§ ФРАГМЕНТ ТЕКСТА:
Смелянский: Нет понятия - русский репертуарный театр, говорю как историк

Анатолия Смелянского знают как ректора Школы-студии МХАТ, доктора искусствоведения, ближайшего помощника Олега Ефремова и Олега Табакова, ведущего популярнейших авторских циклов на канале "Культура". Чуть менее известно то, что у известного историка театра - белорусские корни, а за белорусской сценой он и из Москвы следит с особым вниманием...

Анатолий Миронович, театр в России очень часто становился не просто театром, а властителем умов, общественной площадкой. Так ли это сегодня?

§ ПРЕДОСТАВЛЕННЫЕ ЗАПИСИ:
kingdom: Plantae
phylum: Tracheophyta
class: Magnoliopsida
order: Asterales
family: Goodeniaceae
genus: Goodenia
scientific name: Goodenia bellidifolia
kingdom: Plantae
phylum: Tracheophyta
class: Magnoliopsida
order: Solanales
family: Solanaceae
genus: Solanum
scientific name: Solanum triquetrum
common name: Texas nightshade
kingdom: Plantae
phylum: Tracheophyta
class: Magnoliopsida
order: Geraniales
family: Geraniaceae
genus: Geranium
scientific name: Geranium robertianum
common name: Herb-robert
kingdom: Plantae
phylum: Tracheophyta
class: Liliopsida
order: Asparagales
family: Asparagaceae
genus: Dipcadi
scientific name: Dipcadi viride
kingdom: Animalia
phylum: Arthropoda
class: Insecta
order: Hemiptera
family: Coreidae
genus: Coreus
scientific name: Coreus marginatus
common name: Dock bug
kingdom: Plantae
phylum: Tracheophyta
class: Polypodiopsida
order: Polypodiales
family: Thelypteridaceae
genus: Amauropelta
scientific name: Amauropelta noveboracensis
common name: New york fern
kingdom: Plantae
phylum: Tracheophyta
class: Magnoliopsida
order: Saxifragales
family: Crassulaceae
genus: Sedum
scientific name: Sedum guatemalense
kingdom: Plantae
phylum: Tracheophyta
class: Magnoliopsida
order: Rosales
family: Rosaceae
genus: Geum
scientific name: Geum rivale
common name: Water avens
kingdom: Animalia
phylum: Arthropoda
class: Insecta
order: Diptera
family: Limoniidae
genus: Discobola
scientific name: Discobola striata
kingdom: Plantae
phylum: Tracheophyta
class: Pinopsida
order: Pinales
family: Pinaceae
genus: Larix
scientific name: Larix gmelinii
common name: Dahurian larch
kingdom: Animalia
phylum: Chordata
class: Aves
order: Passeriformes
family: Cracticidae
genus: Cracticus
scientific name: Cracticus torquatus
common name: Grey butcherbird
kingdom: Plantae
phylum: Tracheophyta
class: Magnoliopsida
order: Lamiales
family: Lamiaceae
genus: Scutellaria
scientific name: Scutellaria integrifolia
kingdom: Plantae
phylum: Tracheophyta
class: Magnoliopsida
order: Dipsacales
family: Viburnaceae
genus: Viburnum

§ УСЛОВИЯ ЗАДАНИЙ:
a) Ректором какого учебного заведения фрагмент текста называет Анатолия Смелянского?
b) Определите, согласуются ли с фрагментом текста утверждения: (i) Смелянский — доктор искусствоведения; (ii) Смелянский вёл авторские циклы на канале «Россия»; (iii) у Смелянского белорусские корни.
c) Напишите продолжение интервью с Анатолием Смелянским, начиная после последней фразы фрагмента текста.
Записи для выполнения заданий не нужны.

§ ОТВЕТЫ ПО ЗАДАНИЯМ:
a) Школы-студии МХАТ.

b)
(i) Да: «доктора искусствоведения».
(ii) Нет: «ведущего популярнейших авторских циклов на канале "Культура"».
(iii) Да: «у известного историка театра - белорусские корни».

c)
Анатолий Смелянский: Я был свидетелем времен, когда театр был гораздо большим, чем он является сейчас. В эпоху развитого социализма у нас по нормам в каждом крупном городе Советского Союза было 5-6 обязательных театров. Но это не потому, что у нас такая театральная страна была - просто, уничтожая церкви, большевики думали над созданием инструмента воздействия на свою паству и придумали такой массовый театр. Очень часто со сцены шла грубая пропаганда, заказуха, все что угодно, но было несколько театров, которые очень серьезно восприняли эту миссию по поддержанию человеческого в человеке, несмотря ни на какие мерзости жизни. Люди ходили в "Современник", ходили к Эфросу, к Товстоногову, на Таганку, этих театров было не больше десятка на всю страну, их никогда много не бывает, и сейчас их даже меньше, чем тогда, они держали планку русского театра.

А сегодня уже не держат?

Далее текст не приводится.